SUPPLIED PASSAGE ->
═══

A 22-month-old girl was referred to our clinic with a prediagnosis of Wilms’ tumor from the health care center where she presented with persistent fever. On examination of the patient, a painless, firm, smooth-surfaced, and immobile mass, which was sized approximately 15 × 10 cm and filling the left upper quadrant of the abdomen, was detected. Apart from having anemia, the remaining laboratory findings of the patient, in whose systemic examinations no other clinical feature was found, were normal. On the basis of an analysis of the ultrasonography (USG) and computed tomography (CT) images, a heterogeneous mass with a size of 8 × 9 × 12 cm crossed the midline, which was considered to be generated by the left kidney, was interpreted as Wilms’ tumor (Figure 1. a, b). The patient underwent a left nephroureterectomy and periaortic lymph node excision. The patient whose pathology result was reported as primary renal neuroblastoma (NB) (PRNB) was assessed to have LN invasion. The neuroendocrine marker synaptophysin was positive, and N-Myc amplification was positive in our patient, whereas WT-1 was found to be negative on analysis. Chemotherapy was administered to the patient whose bone marrow biopsy was negative.
FIG. 1.
(a–c). Preoperative CT images of the patient. The mass crossed the midline (a). There is a large heterogeneous mass arising from within the left kidney (b). Intratumoral calcification was seen (blue arrow) (c). The left adrenal gland was not able to be identified.
CT: computed tomography.
NB is the most frequent type of extracranial solid tumor during childhood. It has an incidence rate of 1 per 100,000. More than 40% of the patients are in the metastatic or high-risk group at the time of diagnosis. Despite multimodal treatment, the survival rate among these patients is 31.2%.1 Intrarenal NB is a very rare primary renal malignancy, similar to our case. It is considered to originate from renal sympathetic ganglia or adrenal medullary tissue within the renal parenchyma.2 Localization of PRNB might be confused with Wilms’ tumor, which is much more prevalent owing to its similar clinical and radiological features. Patients who have PRNB also present with a firm, nonsensitive abdominal mass, such as Wilms’ tumor. Furthermore, they might have nonspecific systemic symptoms, such as fever, weight loss, and anemia.3 Hypertension could be crucial evidence for diagnosis. Hypertension is observed in 27% of extrarenal NB cases, whereas this rate increases to 66–100% in PRNB cases.3,4 It has been revealed that hypertension develops between 20% and 25% of patients with Wilms’ tumor.1 It is considered that hypertension develops because of the pressure on renal vessels or owing to a rise in the level of renin and catecholamine.3 Hypertension was not observed in our patient, although there were persistent fever, anemia, and intra-abdominal mass.

═══

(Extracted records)
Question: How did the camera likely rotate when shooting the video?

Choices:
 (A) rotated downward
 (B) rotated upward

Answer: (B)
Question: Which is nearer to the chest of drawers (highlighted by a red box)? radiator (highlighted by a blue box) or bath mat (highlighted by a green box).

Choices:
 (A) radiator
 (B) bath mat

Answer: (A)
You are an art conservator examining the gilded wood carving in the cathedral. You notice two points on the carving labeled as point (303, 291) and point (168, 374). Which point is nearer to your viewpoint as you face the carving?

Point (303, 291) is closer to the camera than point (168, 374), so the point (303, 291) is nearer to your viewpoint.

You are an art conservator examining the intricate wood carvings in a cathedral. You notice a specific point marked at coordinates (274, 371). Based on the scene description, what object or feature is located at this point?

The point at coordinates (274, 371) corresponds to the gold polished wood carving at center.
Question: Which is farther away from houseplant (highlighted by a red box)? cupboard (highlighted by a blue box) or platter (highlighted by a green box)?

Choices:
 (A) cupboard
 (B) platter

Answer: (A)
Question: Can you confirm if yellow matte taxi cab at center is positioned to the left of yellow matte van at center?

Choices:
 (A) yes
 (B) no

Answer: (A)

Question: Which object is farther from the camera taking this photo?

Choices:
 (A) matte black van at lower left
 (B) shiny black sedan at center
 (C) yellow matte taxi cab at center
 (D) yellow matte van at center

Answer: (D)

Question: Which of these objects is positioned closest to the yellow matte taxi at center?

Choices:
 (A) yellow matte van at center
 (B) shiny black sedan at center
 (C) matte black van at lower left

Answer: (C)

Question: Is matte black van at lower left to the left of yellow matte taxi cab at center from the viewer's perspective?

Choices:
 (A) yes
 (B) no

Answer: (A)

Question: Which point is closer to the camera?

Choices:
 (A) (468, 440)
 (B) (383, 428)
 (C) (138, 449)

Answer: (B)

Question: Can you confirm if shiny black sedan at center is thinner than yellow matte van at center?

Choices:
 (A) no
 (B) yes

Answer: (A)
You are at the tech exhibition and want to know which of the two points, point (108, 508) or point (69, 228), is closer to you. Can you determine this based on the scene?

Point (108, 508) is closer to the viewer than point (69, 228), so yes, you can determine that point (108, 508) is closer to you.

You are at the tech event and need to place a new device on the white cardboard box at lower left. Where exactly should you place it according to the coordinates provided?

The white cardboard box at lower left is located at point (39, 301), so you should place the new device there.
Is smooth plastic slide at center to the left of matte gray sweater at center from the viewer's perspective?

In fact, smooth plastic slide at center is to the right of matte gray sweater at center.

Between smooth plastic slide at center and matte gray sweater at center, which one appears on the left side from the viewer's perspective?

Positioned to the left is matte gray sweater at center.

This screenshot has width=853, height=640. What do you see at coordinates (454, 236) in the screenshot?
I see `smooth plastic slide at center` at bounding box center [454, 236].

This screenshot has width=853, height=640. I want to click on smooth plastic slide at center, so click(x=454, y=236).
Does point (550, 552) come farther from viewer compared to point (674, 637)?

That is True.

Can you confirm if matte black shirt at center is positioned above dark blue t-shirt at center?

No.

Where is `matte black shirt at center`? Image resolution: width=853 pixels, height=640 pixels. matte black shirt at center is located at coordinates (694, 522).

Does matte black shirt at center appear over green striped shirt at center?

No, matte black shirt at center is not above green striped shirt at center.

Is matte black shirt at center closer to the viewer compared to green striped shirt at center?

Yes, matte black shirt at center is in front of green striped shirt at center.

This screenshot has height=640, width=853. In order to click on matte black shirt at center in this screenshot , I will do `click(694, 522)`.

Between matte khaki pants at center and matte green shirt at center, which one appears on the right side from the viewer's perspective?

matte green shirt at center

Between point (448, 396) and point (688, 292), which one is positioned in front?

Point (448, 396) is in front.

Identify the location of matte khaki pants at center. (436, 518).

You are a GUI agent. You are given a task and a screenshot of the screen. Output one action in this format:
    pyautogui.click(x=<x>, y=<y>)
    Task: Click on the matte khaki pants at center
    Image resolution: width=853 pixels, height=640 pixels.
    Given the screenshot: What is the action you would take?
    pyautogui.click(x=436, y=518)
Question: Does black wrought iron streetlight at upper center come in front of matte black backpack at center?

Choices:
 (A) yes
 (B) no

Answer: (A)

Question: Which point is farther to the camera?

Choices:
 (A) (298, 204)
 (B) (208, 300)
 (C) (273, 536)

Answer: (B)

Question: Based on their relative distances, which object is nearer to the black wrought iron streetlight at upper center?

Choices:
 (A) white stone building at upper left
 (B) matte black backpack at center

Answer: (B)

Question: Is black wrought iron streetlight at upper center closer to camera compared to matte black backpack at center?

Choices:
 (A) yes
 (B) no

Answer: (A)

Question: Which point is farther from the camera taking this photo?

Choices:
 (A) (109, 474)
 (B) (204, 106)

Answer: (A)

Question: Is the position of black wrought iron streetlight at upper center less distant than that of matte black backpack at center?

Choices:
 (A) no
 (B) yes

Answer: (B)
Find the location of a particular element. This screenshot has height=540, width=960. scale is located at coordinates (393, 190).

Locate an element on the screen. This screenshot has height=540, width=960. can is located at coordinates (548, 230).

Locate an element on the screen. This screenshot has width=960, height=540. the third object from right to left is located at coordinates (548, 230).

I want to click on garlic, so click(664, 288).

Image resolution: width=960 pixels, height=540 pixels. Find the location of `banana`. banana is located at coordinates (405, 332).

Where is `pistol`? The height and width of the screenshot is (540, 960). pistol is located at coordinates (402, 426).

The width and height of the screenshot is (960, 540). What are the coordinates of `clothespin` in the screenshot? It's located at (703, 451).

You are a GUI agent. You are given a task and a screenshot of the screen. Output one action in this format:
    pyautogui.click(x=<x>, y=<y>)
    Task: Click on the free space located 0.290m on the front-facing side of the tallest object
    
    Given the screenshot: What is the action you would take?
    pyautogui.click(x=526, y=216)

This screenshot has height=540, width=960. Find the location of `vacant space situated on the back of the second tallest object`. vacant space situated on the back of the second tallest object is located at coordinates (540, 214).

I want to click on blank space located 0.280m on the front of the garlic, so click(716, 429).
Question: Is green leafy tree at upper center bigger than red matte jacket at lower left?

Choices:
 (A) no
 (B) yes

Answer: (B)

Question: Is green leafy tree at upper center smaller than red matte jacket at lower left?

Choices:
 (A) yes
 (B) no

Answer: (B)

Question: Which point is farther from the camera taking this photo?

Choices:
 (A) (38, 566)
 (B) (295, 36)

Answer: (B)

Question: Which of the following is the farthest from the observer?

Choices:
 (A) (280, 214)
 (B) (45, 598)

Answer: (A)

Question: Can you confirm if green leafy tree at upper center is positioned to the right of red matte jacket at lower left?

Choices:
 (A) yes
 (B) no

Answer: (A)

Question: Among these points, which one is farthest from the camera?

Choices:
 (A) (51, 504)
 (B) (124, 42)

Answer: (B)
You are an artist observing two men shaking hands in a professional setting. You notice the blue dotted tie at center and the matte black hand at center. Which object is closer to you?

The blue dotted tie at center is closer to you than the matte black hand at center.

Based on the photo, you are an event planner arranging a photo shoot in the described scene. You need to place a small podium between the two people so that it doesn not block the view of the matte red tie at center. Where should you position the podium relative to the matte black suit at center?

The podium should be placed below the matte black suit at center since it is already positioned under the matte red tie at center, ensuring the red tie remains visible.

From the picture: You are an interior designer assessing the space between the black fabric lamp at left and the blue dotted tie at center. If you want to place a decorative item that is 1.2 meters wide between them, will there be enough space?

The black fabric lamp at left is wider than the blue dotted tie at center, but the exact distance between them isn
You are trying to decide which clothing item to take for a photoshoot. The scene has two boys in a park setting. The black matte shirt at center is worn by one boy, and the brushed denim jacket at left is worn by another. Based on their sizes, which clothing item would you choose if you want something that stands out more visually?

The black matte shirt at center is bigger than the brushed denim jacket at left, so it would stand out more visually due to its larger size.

═══

TASK DETAILS ->
Tell whether each statement agrees with the case report on primary renal neuroblastoma. Answer yes or no for each one and quote the words from the report that settle it.
(a) The mass in the girl's abdomen crossed the midline.
(b) The girl was found to have high blood pressure.
(c) WT-1 tested positive in the girl.

RESULT ->
(a) Yes: "The mass crossed the midline"
(b) No: "Hypertension was not observed in our patient"
(c) No: "whereas WT-1 was found to be negative on analysis"